Did Detroit Mayor Kwame Kilpatrick call his foes the n-word? Nope. How about the media? That’d be funny, right? No. He used it to simply state what others were calling him and his family:

“In the past 30 days, I’ve been called a n—– more than any time in my entire life. In the past three days I have received more death threats than I have in my entire administration. I’ve heard these words before, but I’ve never heard people say them about my wife and children.

I don’t believe that a Nielsen rating is worth the life of my children or your children.”

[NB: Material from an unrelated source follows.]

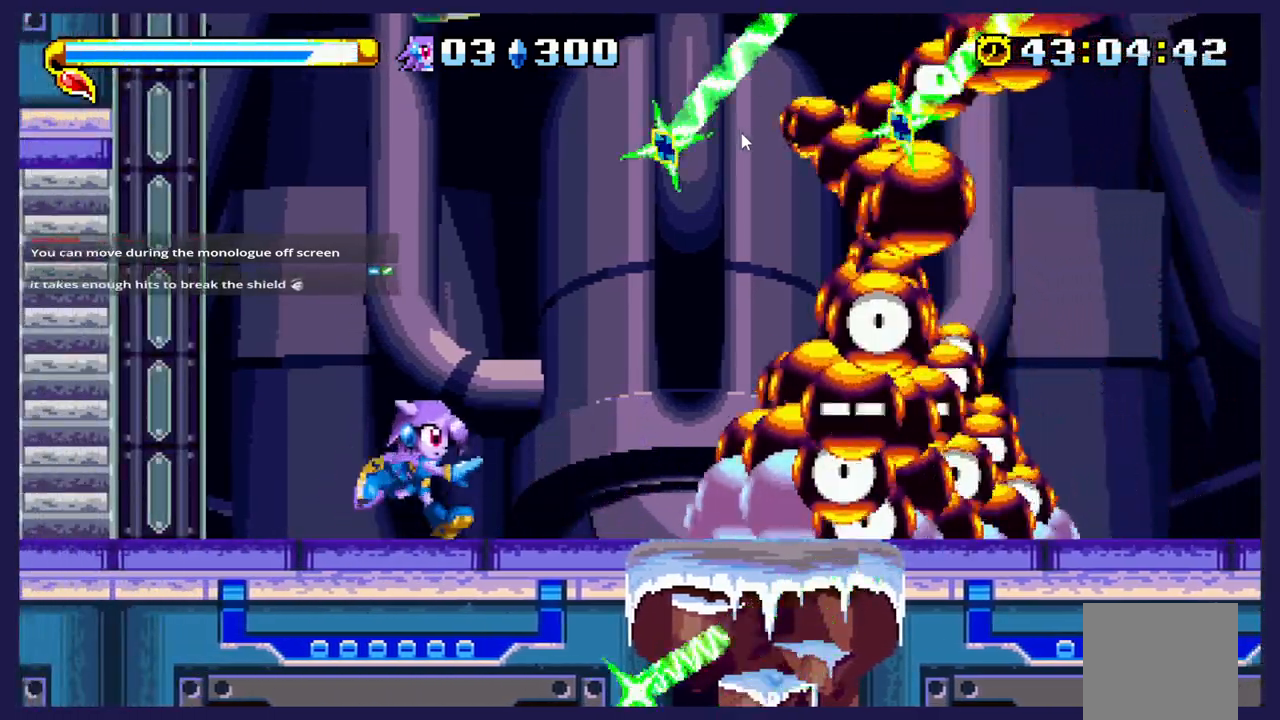
{"buttons": ["DPAD_RIGHT"], "left_stick": "center", "events": []}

OK, so Kilpatrick knew the networks might have a problem with airing his press conference when he used that word. He also knew that the media would cover it up for him with bleeping and creative hyphen-use. Drudge still wanted to lead readers into believing that the mayor of Detroit, an African-American, was using this century’s naughtiest of naughty words and belittling “his people.”

Inferring that Mayor Kilpatrick’s dropped n-bomb is reproachable is analogous to labeling The Diary of Anne Frank hate speech because she mentions “Nazis” and “kill the Jews.” If you somehow haven’t heard of Anne Frank, I guess you could pull those words out of context and call her genocidal. But by doing so, you’d ignore the context of “she was a Jew and the Nazis wanted to kill her for as much.”

The difference between Anne Frank and Mayor Kilpatrick, though, is their words. “Nazis” and “kill the Jews” are old-hat, ho-hum. After several decades of memorials, Internet debates and three Indiana Jones movies, they’re as antiquated as “cowboys and Indians.” … Er, Native Americans.

The n-word, however, is unspeakable these days (as evidenced by my frequent euphemizing in this article). It’s the new f-word, if only because we’re so used to fornicating under the consent of kings now.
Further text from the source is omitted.